GM Expands in Michigan, Adding 1,200 Jobs at Lansing Plants
General Motors is expanding its operations at its Lansing, Michigan plants with the addition of 1,200 new jobs for the production of crossovers and Cadillac cars.
Lansing Grand River Assembly will add a second shift in the General Assembly department, resulting in the plant adding almost 400 employees to support the launch of the Cadillac CT4 and CT5.
Meanwhile, Lansing Delta Township Assembly will add a third shift to support production of its popular Chevrolet Traverse and Buick Enclave. Approximately 800 employees will be added.
Both shift additions will be fully implemented in the second quarter of this year.
“We are excited to provide these opportunities in Lansing,” said Phil Kienle, vice president, GM North American Manufacturing and Labor Relations. “Our team members have proven experience in building high-quality vehicles and are well-prepared to meet the needs of our customers. This is great news for our manufacturing sites as well as the Lansing community.”
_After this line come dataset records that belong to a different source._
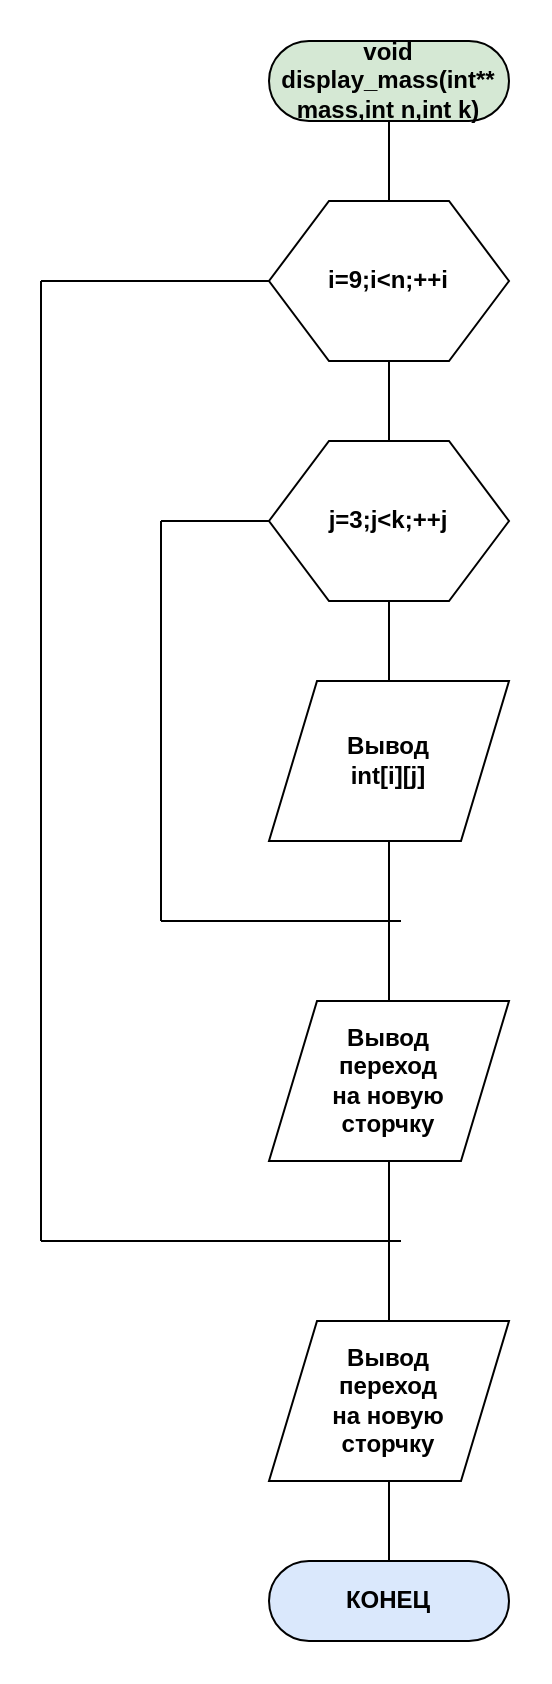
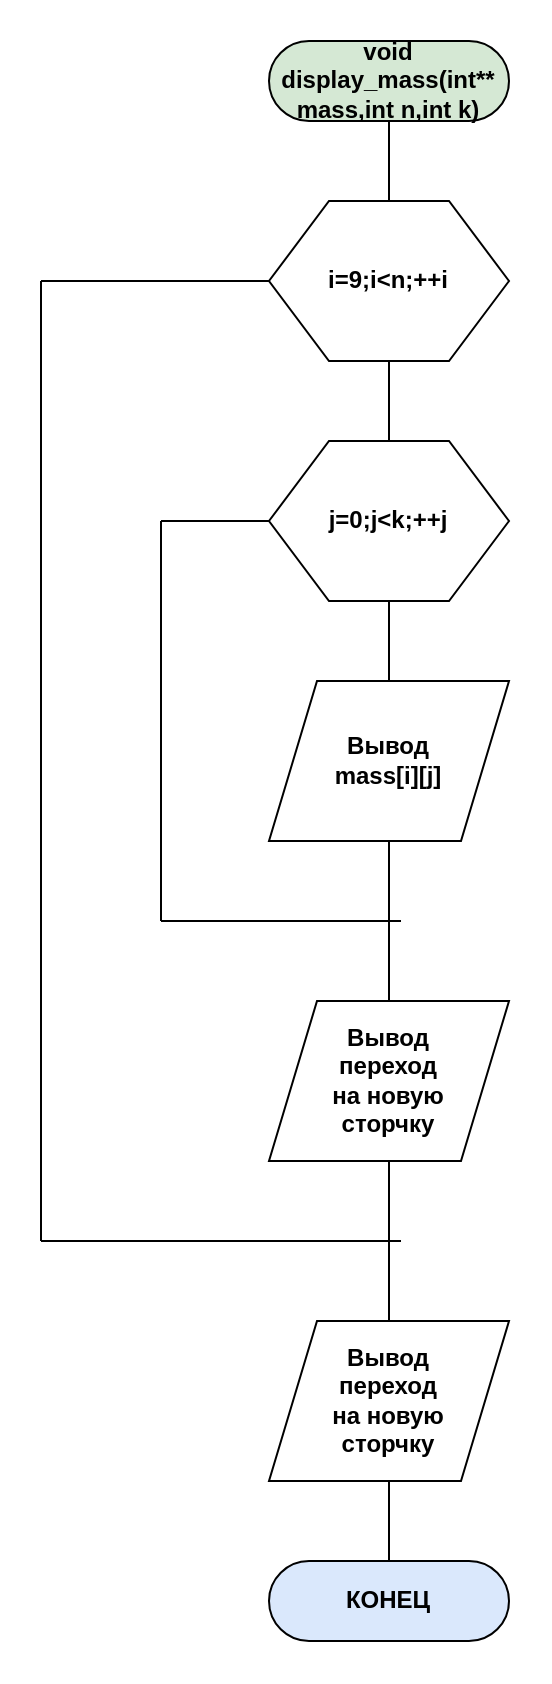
  <mxCell id="0" />
  <mxCell id="1" parent="0" />
  <mxCell id="2" value="&lt;b&gt;void&lt;/b&gt; &lt;b&gt;display_mass(int** mass,int n,int k)&lt;/b&gt;" style="rounded=1;whiteSpace=wrap;html=1;arcSize=50;fillColor=#d5e8d4;" vertex="1" parent="1"><mxGeometry x="134" y="20" width="120" height="40" as="geometry" /></mxCell>
  <mxCell id="3" value="" style="endArrow=none;html=1;entryX=0.5;entryY=1;entryDx=0;entryDy=0;" edge="1" parent="1" target="2"><mxGeometry width="50" height="50" relative="1" as="geometry"><mxPoint x="194" y="100" as="sourcePoint" /><mxPoint x="360" y="370" as="targetPoint" /></mxGeometry></mxCell>
  <mxCell id="4" value="&lt;b&gt;i=9;i&amp;lt;n;++i&lt;/b&gt;" style="shape=hexagon;perimeter=hexagonPerimeter2;whiteSpace=wrap;html=1;" vertex="1" parent="1"><mxGeometry x="134" y="100" width="120" height="80" as="geometry" /></mxCell>
  <mxCell id="5" value="" style="endArrow=none;html=1;entryX=0.5;entryY=1;entryDx=0;entryDy=0;" edge="1" parent="1" target="4"><mxGeometry width="50" height="50" relative="1" as="geometry"><mxPoint x="194" y="220" as="sourcePoint" /><mxPoint x="360" y="370" as="targetPoint" /></mxGeometry></mxCell>
- <mxCell id="6" value="&lt;b&gt;j=3;j&amp;lt;k;++j&lt;/b&gt;" style="shape=hexagon;perimeter=hexagonPerimeter2;whiteSpace=wrap;html=1;" vertex="1" parent="1"><mxGeometry x="134" y="220" width="120" height="80" as="geometry" /></mxCell>
+ <mxCell id="6" value="&lt;b&gt;j=0;j&amp;lt;k;++j&lt;/b&gt;" style="shape=hexagon;perimeter=hexagonPerimeter2;whiteSpace=wrap;html=1;" vertex="1" parent="1"><mxGeometry x="134" y="220" width="120" height="80" as="geometry" /></mxCell>
  <mxCell id="7" value="" style="endArrow=none;html=1;entryX=0.5;entryY=1;entryDx=0;entryDy=0;" edge="1" parent="1" target="6"><mxGeometry width="50" height="50" relative="1" as="geometry"><mxPoint x="194" y="340" as="sourcePoint" /><mxPoint x="360" y="370" as="targetPoint" /></mxGeometry></mxCell>
- <mxCell id="8" value="&lt;div&gt;&lt;b&gt;Вывод&lt;/b&gt;&lt;/div&gt;&lt;div&gt;&lt;b&gt;int[i][j]&lt;/b&gt;&lt;br&gt;&lt;/div&gt;" style="shape=parallelogram;perimeter=parallelogramPerimeter;whiteSpace=wrap;html=1;" vertex="1" parent="1"><mxGeometry x="134" y="340" width="120" height="80" as="geometry" /></mxCell>
+ <mxCell id="8" value="&lt;div&gt;&lt;b&gt;Вывод&lt;/b&gt;&lt;/div&gt;&lt;div&gt;&lt;b&gt;mass[i][j]&lt;/b&gt;&lt;br&gt;&lt;/div&gt;" style="shape=parallelogram;perimeter=parallelogramPerimeter;whiteSpace=wrap;html=1;" vertex="1" parent="1"><mxGeometry x="134" y="340" width="120" height="80" as="geometry" /></mxCell>
  <mxCell id="9" value="" style="endArrow=none;html=1;entryX=0.5;entryY=1;entryDx=0;entryDy=0;" edge="1" parent="1" target="8"><mxGeometry width="50" height="50" relative="1" as="geometry"><mxPoint x="194" y="500" as="sourcePoint" /><mxPoint x="360" y="370" as="targetPoint" /></mxGeometry></mxCell>
  <mxCell id="10" value="" style="endArrow=none;html=1;entryX=0;entryY=0.5;entryDx=0;entryDy=0;" edge="1" parent="1" target="6"><mxGeometry width="50" height="50" relative="1" as="geometry"><mxPoint x="80" y="260" as="sourcePoint" /><mxPoint x="360" y="370" as="targetPoint" /></mxGeometry></mxCell>
  <mxCell id="11" value="" style="endArrow=none;html=1;" edge="1" parent="1"><mxGeometry width="50" height="50" relative="1" as="geometry"><mxPoint x="80" y="460" as="sourcePoint" /><mxPoint x="80" y="260" as="targetPoint" /></mxGeometry></mxCell>
  <mxCell id="12" value="" style="endArrow=none;html=1;" edge="1" parent="1"><mxGeometry width="50" height="50" relative="1" as="geometry"><mxPoint x="80" y="460" as="sourcePoint" /><mxPoint x="200" y="460" as="targetPoint" /></mxGeometry></mxCell>
  <mxCell id="13" value="&lt;div&gt;&lt;b&gt;Вывод&lt;/b&gt;&lt;/div&gt;&lt;div&gt;&lt;b&gt;переход &lt;br&gt;&lt;/b&gt;&lt;/div&gt;&lt;div&gt;&lt;b&gt;на новую &lt;br&gt;&lt;/b&gt;&lt;/div&gt;&lt;div&gt;&lt;b&gt;сторчку&lt;br&gt;&lt;/b&gt;&lt;/div&gt;" style="shape=parallelogram;perimeter=parallelogramPerimeter;whiteSpace=wrap;html=1;" vertex="1" parent="1"><mxGeometry x="134" y="500" width="120" height="80" as="geometry" /></mxCell>
  <mxCell id="14" value="" style="endArrow=none;html=1;entryX=0.5;entryY=1;entryDx=0;entryDy=0;" edge="1" parent="1" target="13"><mxGeometry width="50" height="50" relative="1" as="geometry"><mxPoint x="194" y="660" as="sourcePoint" /><mxPoint x="360" y="400" as="targetPoint" /></mxGeometry></mxCell>
  <mxCell id="15" value="" style="endArrow=none;html=1;entryX=0;entryY=0.5;entryDx=0;entryDy=0;" edge="1" parent="1" target="4"><mxGeometry width="50" height="50" relative="1" as="geometry"><mxPoint x="20" y="140" as="sourcePoint" /><mxPoint x="360" y="400" as="targetPoint" /></mxGeometry></mxCell>
  <mxCell id="16" value="" style="endArrow=none;html=1;" edge="1" parent="1"><mxGeometry width="50" height="50" relative="1" as="geometry"><mxPoint x="20" y="620" as="sourcePoint" /><mxPoint x="20" y="140" as="targetPoint" /></mxGeometry></mxCell>
  <mxCell id="17" value="" style="endArrow=none;html=1;" edge="1" parent="1"><mxGeometry width="50" height="50" relative="1" as="geometry"><mxPoint x="20" y="620" as="sourcePoint" /><mxPoint x="200" y="620" as="targetPoint" /></mxGeometry></mxCell>
  <mxCell id="18" value="&lt;b&gt;КОНЕЦ&lt;/b&gt;" style="rounded=1;whiteSpace=wrap;html=1;arcSize=50;fillColor=#dae8fc;" vertex="1" parent="1"><mxGeometry x="134" y="780" width="120" height="40" as="geometry" /></mxCell>
  <mxCell id="19" value="&lt;div&gt;&lt;b&gt;Вывод&lt;/b&gt;&lt;/div&gt;&lt;div&gt;&lt;b&gt;переход &lt;br&gt;&lt;/b&gt;&lt;/div&gt;&lt;div&gt;&lt;b&gt;на новую &lt;br&gt;&lt;/b&gt;&lt;/div&gt;&lt;div&gt;&lt;b&gt;сторчку&lt;br&gt;&lt;/b&gt;&lt;/div&gt;" style="shape=parallelogram;perimeter=parallelogramPerimeter;whiteSpace=wrap;html=1;" vertex="1" parent="1"><mxGeometry x="134" y="660" width="120" height="80" as="geometry" /></mxCell>
  <mxCell id="20" value="" style="endArrow=none;html=1;exitX=0.5;exitY=1;exitDx=0;exitDy=0;" edge="1" parent="1" source="19"><mxGeometry width="50" height="50" relative="1" as="geometry"><mxPoint x="310" y="600" as="sourcePoint" /><mxPoint x="194" y="780" as="targetPoint" /></mxGeometry></mxCell>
GM has injected over USD 1 billion (PHP 50.86 billion) into its Lansing facilities since 2015. This investment includes a USD 36 million (PHP 1.83 billion) infusion into Lansing Delta Township last year to prepare the plant for mid-size SUV production.
Two years ago, the American car maker has also invested USD 175 million (PHP 8.9 billion) into Lansing Grand River to update tooling and equipment for the building of the all-new Cadillac CT4 and CT5.
Lansing Delta Township Assembly has produced over three million vehicles since it opened in 2006. The plant is GM’s newest plant in the United States, blending the best practices and newest technology into one facility. In existence for over 110 years, LDT has become a community partner and the first manufacturing facility to be a Gold Certified Leader in Energy and Environmental Design (LEED).
General Motors' Lansing Grand River Assembly is GM’s second-newest U.S. assembly plant. It’s where the Chevrolet Camaro as well as the Cadillac CT5 and CT4 family of vehicles and their V-series performance versions are made on a single production line.
Worries have sprouted about the iconic American car brand after shutting down in Russia, and pulling out of the Australia, New Zealand and Thai car markets.
However, according to CEO Mary Barra, all of its moves have been designed to reduce or sever its money-losing ventures and focus more on those that are generating profit for the company.